Citizen Science is a Spark

Aug 19, 2012 | Citizen Science

I’ve taught middle level students for a lot of years. The bane of my existence is the whiney teen-ager, attitude oozing out of every pore, that go-ahead-and-try-to-teach-me look firmly in place, asking my least favorite question: “When am I ever gonna hafta use this?”

Do I paint a familiar picture?

I twist myself into a pretzel on a regular basis to make sure everything I teach has a purpose in the futures of my students. Sometimes it’s easy, sometimes not so much. Take astronomy, for example. With the exception of the occasional future rocket scientist or astronaut that may be crossing the threshold of my classroom, knowing about Kuiper belt objects seems like just another multiple-choice test item. I can hear them yawning from here.

But what if I can make it their futures? I’ll admit I’m addicted to Ice Investigators…what if my students were that excited about looking for possible dwarf planets? What if I can get them to spend more time combing through data from the New Horizons space probe than they spend watching American Idol? For the rest of their lives, they would feel a tug of pride any time they heard about the latest finds in the icy space beyond Pluto. They could say they were part of that exploration from the beginning. How cool is that?

Teenagers want so much to change the world, or at least make an impact while they’re trying. Giving them opportunities to participate in authentic, real-life research feeds that feeling. They can move from the initial “Is this for real?” attitude to the place where “I’m really doing this!” is the focus. It gets them involved and excited, and makes them want more.

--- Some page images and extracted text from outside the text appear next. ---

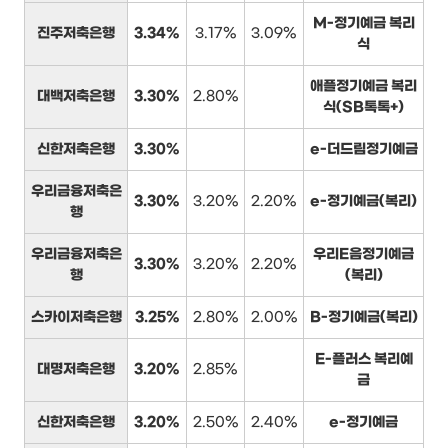
M-정기예금 복리
진주저축은행
3.34%
3.17%
3.09%
식
애플정기예금 복리
대백저축은행
3.30%
2.80%
식(SB톡톡+)
신한저축은행
3.30%
e-더드림정기예금
우리금융저축은
3.30%
3.20%
2.20%
e-정기예금(복리)
행
우리금융저축은
우리E음정기예금
3.30%
3.20%
2.20%
행
(복리)
스카이저축은행
3.25%
2.80%
2.00%
B-정기예금(복리)
E-플러스 복리예
대명저축은행
3.20%
2.85%
금
신한저축은행
3.20%
2.50%
2.40%
e-정기예금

Citizen science is another one of those sparks that we can use to get kids jazzed up about learning. It’s the little push we can give them to get started as scientists. With enough momentum, the next generation will include informed adults who understand that science is a problem-solving tool.

1 Comment

  1. John Jaksich

    I first should say that I have much admiration for your ability to teach middle-school students. When I was of middle-school age, I was very much into science–but one of only a handful of my classmates. And to me, it seems as if possessing the ability to convey the importance of having a future to “live for” maybe just one aspect of conveying the coolness of science. I believe that the other aspect (which you mentioned) of changing the world (making a difference)–it is this aspect that maybe the most difficult.

    To many teens, it is a matter of fitting-in and “hanging with peers”–and as you may well know— trying to change the world often requires one to change oneself, first. That is hard for many, not just teens–and this is probably where the bottleneck to change becomes a slippery-slope. We need better “role-models.”

    Having to examine one’s own life is never easy–and all of us, to whatever extent, do take a path of least resistance. Having since participated in BAUT and (now) COSMOQuest–it has opened some the participants’ eyes–and definitely my own eyes.

    And as a mentor recently pointed-out to me, “I would pour much of ‘the county’s resources’ into early childhood education”–(and they did not say)–“early education prep, but meant to say that we may have lost a part of current generation of scientists and engineers.” The mentor whom I mention is a respected college professor and dept chair—as well as a parent of two young children.

    When I was an undergraduate–in the 1980s–it was rare to hear this kind of talk in academia and the tones (of the future) were “hopeful.” The situation is indeed dire–if one does examine the trends of the last twenty-five years. It would only get worse if our “current” funding gets cut. To me you are the true-role model that our middle-schoolers need and will need to cling to in the future.

    In my opinion, it may take something viewed as “calamitous” for the current generation of adults to “wise-up.”